◆ ASSIGNED TASK: Omit every image, and transcribe the remaining entries exactly as given.

◆ Structured page parsing data:
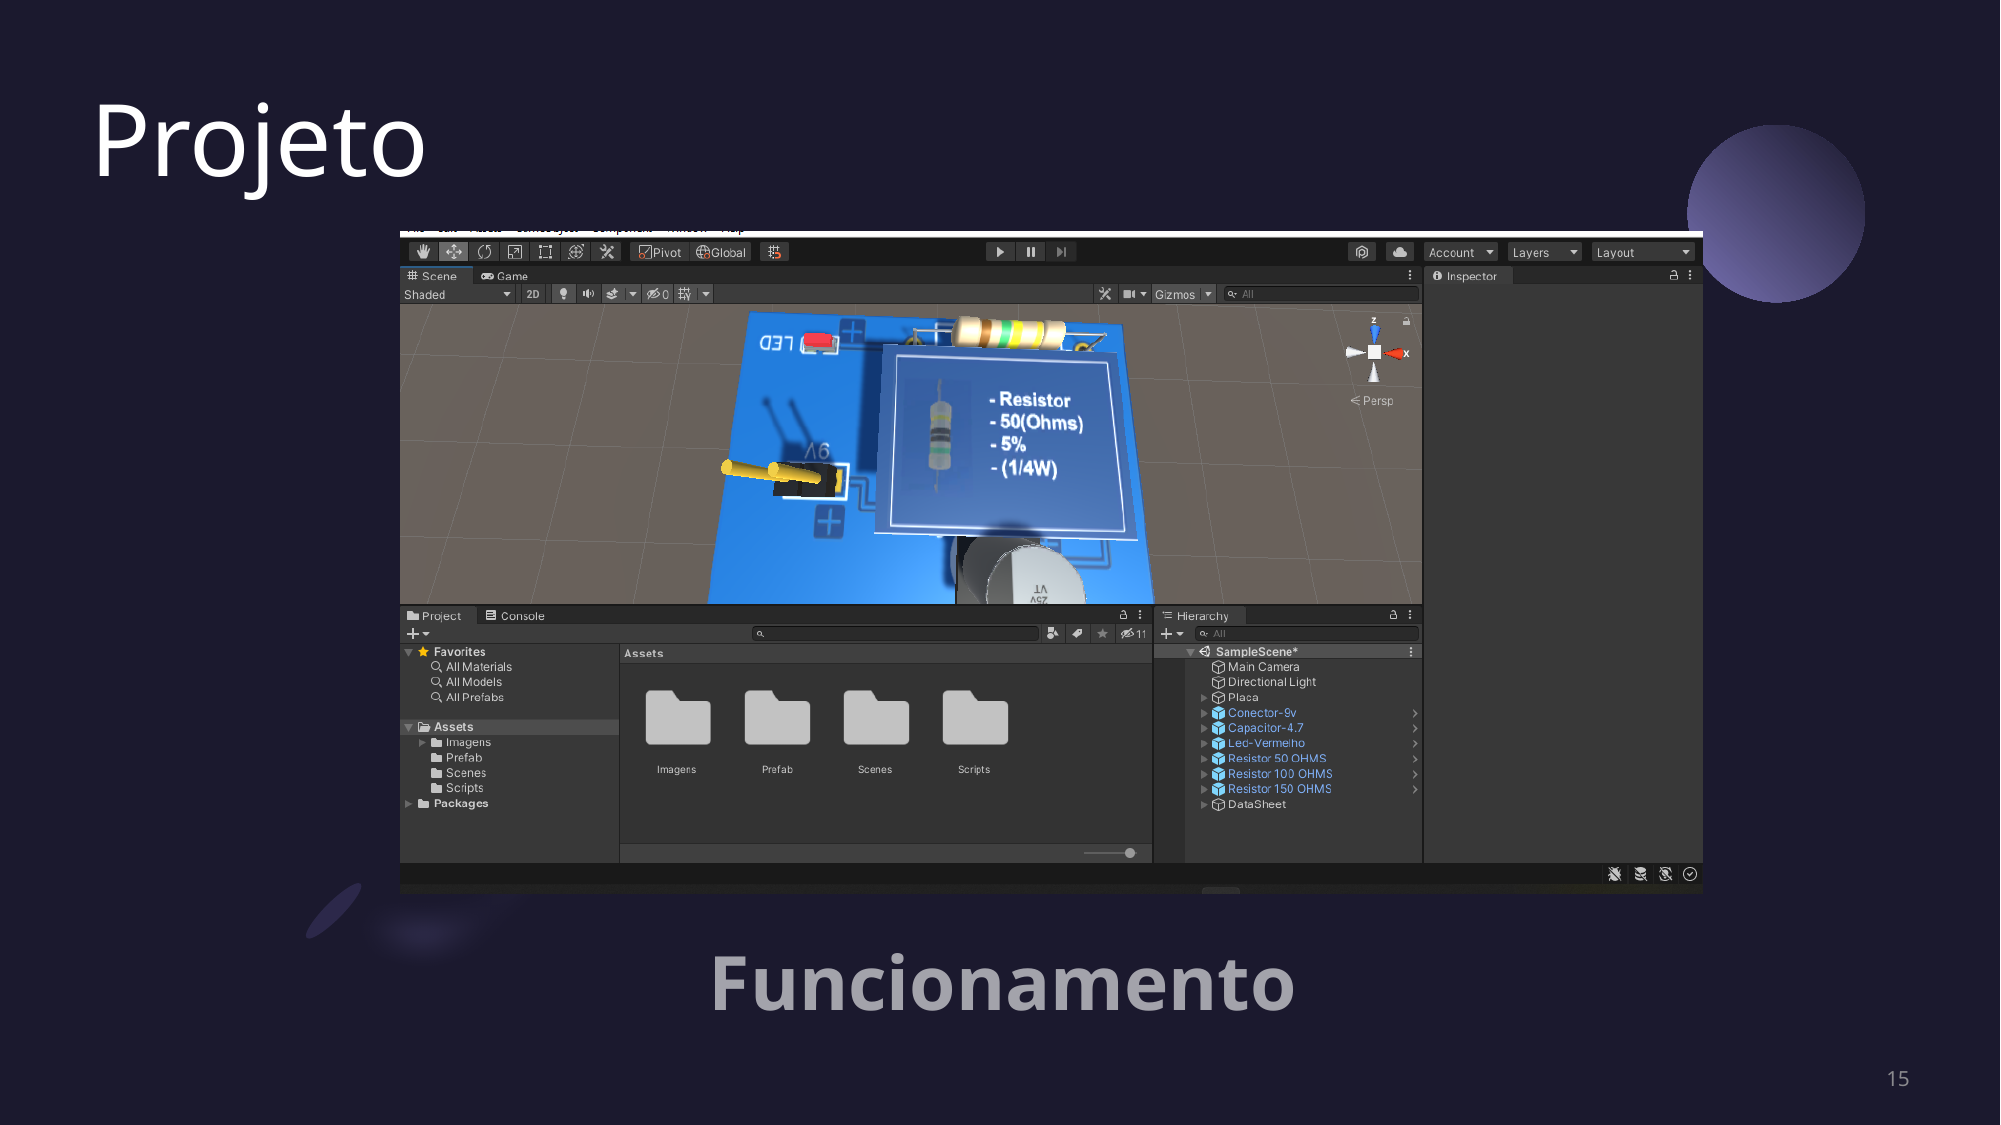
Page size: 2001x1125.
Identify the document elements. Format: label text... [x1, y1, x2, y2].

picture [400, 231, 1703, 894]
title Projeto [90, 90, 1449, 296]
slide_number 15 [1632, 1067, 1910, 1093]
list Funcionamento [708, 926, 1411, 987]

◆ WRITTEN ANSWER:
Page size: 2001x1125.
Identify the document elements. Format: label text... [x1, y1, x2, y2].

picture [400, 231, 1703, 894]
title Projeto [90, 90, 1449, 296]
slide_number 15 [1632, 1067, 1910, 1093]
list Funcionamento [708, 926, 1411, 987]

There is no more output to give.